CommandFormat versionStability
invarlock doctor --jsondoctor-v1Required envelope fields are stable.
invarlock verify --jsonverify-v1Required envelope fields and exit-code meaning are stable.
invarlock advanced runtime-verify --jsonruntime-verify-v1Runtime-manifest verification envelope is stable.
invarlock advanced plugins list --jsonplugins-v1Plugin catalog envelope and contract catalog keys are stable.
invarlock advanced plugins adapters --jsonplugins-v1Adapter rows and contract catalog keys are stable.
invarlock advanced evidence-pack verify --jsonevidence-pack-verify-v1Evidence-pack verification envelope is stable.
invarlock advanced policy verify --jsonpolicy-pack-verify-v1Policy-pack verification envelope is stable.
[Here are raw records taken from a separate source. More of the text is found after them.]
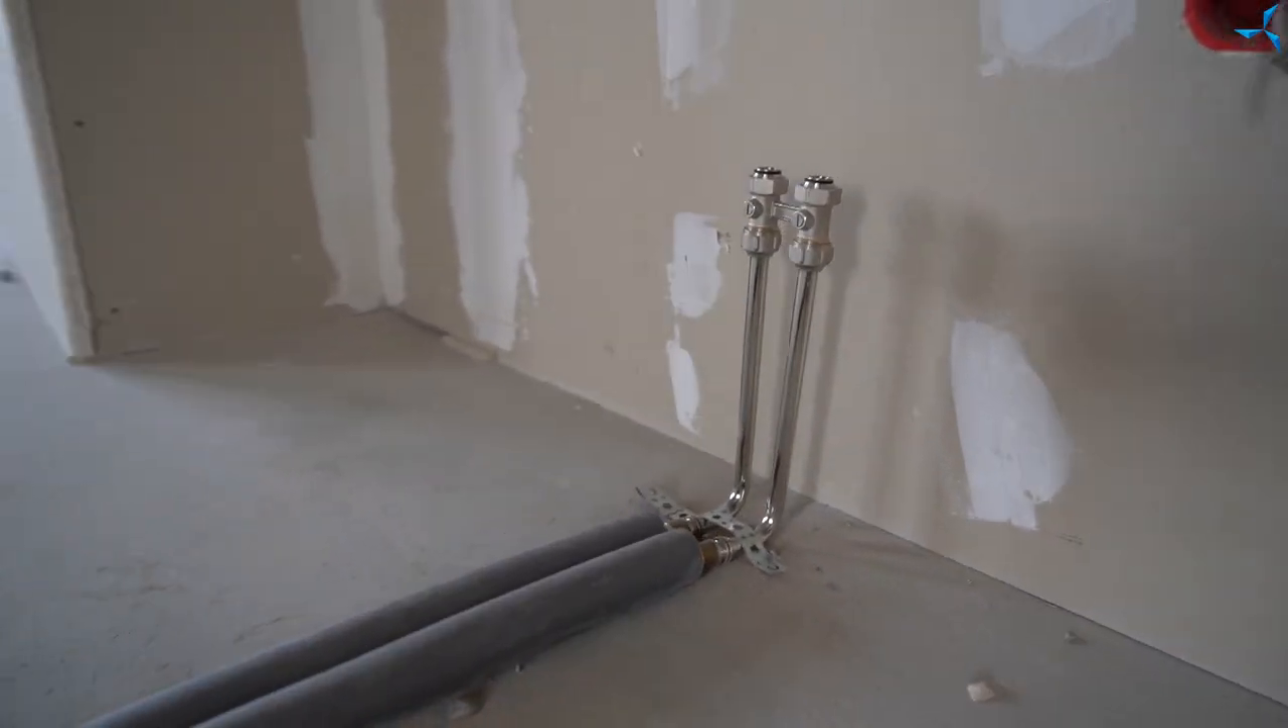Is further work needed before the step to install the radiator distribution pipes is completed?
No.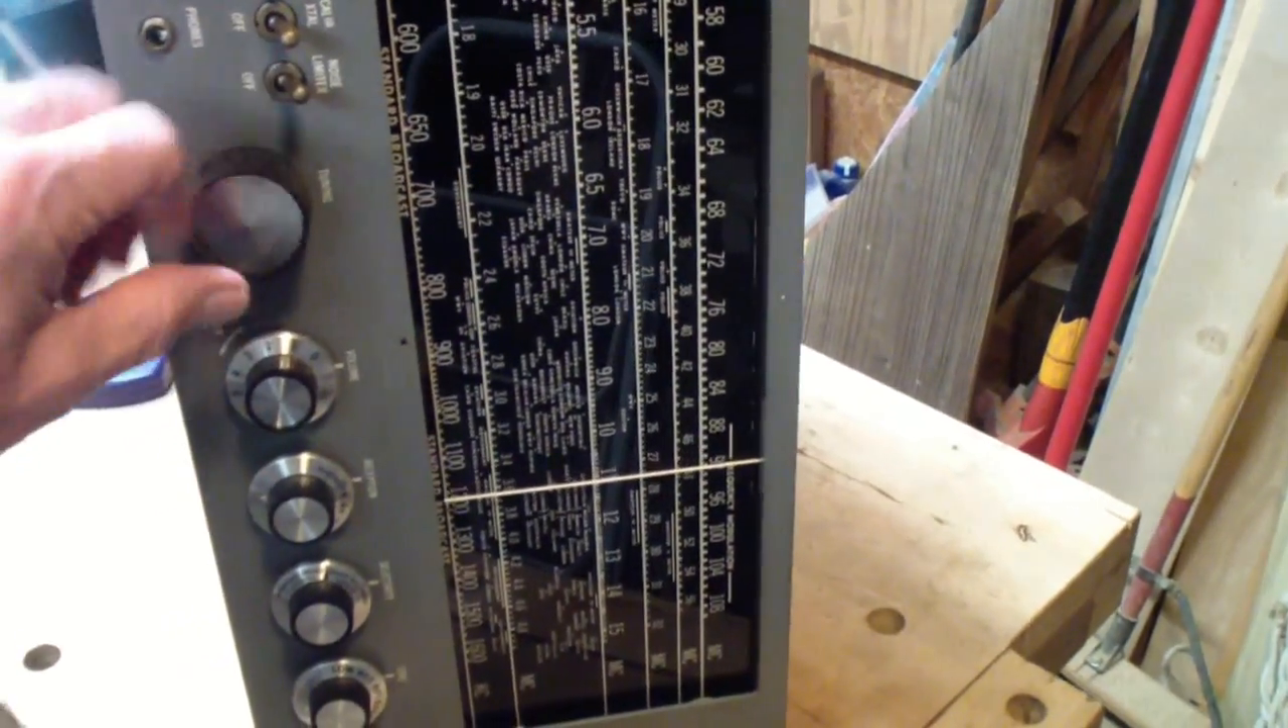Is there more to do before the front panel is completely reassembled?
No.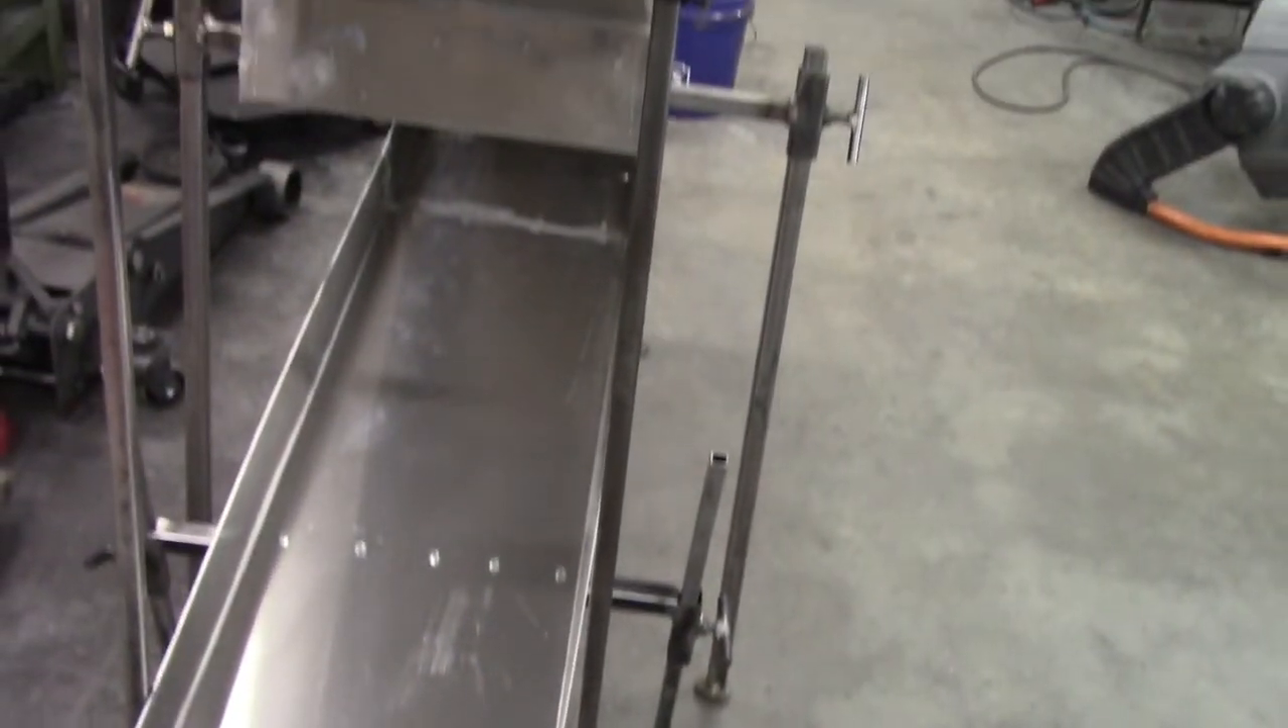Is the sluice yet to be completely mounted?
No.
These commands emit a single JSON object suitable for CI parsing. Within a format version, new optional fields may be added and consumers should ignore unknown fields. Removing a required field, renaming a required field, changing a field type, or changing pass/fail exit-code meaning requires a new format version.

Command Layout

  • The public top level is evaluate, verify, report, doctor, advanced, and version.
  • Evidence-pack, policy, plugin, and calibration workflows live under invarlock advanced ....
  • Host execution for the core evaluation path is expressed as --execution-mode host.
  • Internal delegated config execution uses a package-internal config-runner module, not a public CLI command.
  • Optional runtime backends are installed with Python extras instead of CLI install and uninstall commands.